Tereniu! U mnie głównie niezapominajki się wysiewają, ale mam też troszkę bratków, ostróżek i kosmosów i choć są to niewielkie ilości, to cieszą mnie bardzo. Większość sadzonek już wystawiłam na zewnątrz, ale jeszcze się wahałam z wysadzeniem. Jeśli pogoda się utrzyma (chodzi mi o temperatury w nocy) to wysadzę wszystko do gruntu, bo już sił nie mam na bieganie z konewką.
Lucynko!
Aniu! Migdałek już przekwitł i powinnam go jak najszybciej przyciąć, bo wygląda teraz okropnie. Nie mam wprawy z clemkami, a bardzo je lubię, zobaczymy jak dadzą sobie radę w tym roku.
Marylko! Pomidorki wysadzone, a i parę w rezerwie zostało. Naparstnice i u mnie zniknęły, ale wysiałam i choć to dwuletnie jest nadzieja.

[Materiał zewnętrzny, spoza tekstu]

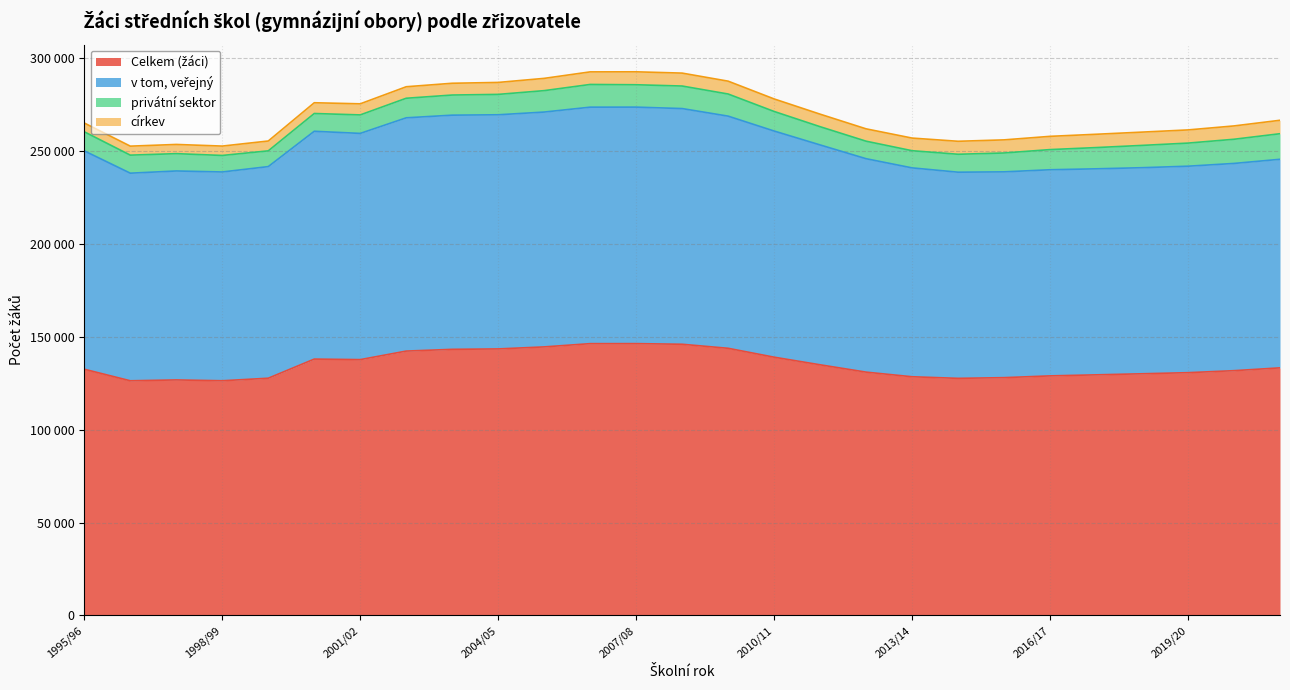

What is the label of the 23rd point from the left?

2017/18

Zapraszam!
Sabinko! Mój ślubny też inaczej dostrzega rośliny.
Ta piwonia, to moja tegoroczna zdobycz. Zapierałam się, że drzewiasta jest mi zbędna, a jak ją spotkałam, to nie ważne jaka odmiana...

ile kosztuje itp.
Gosiu! Ogólnie u mnie susza i nie wiem jak te biedne roślinki dadzą w tym roku radę... A co do spotkania - zdzwonimy się.
Kasiu! Rozbawiłaś mnie do łez z tym wylizanym ogródkiem - to na pewno nie o moim przybytku

Moje niezapominajki jako dwuletnie utrzymują się tylko dlatego, że nie jestem poprawną ogrodniczką

Jeśli będzie okazja, to chętnie się podzielę!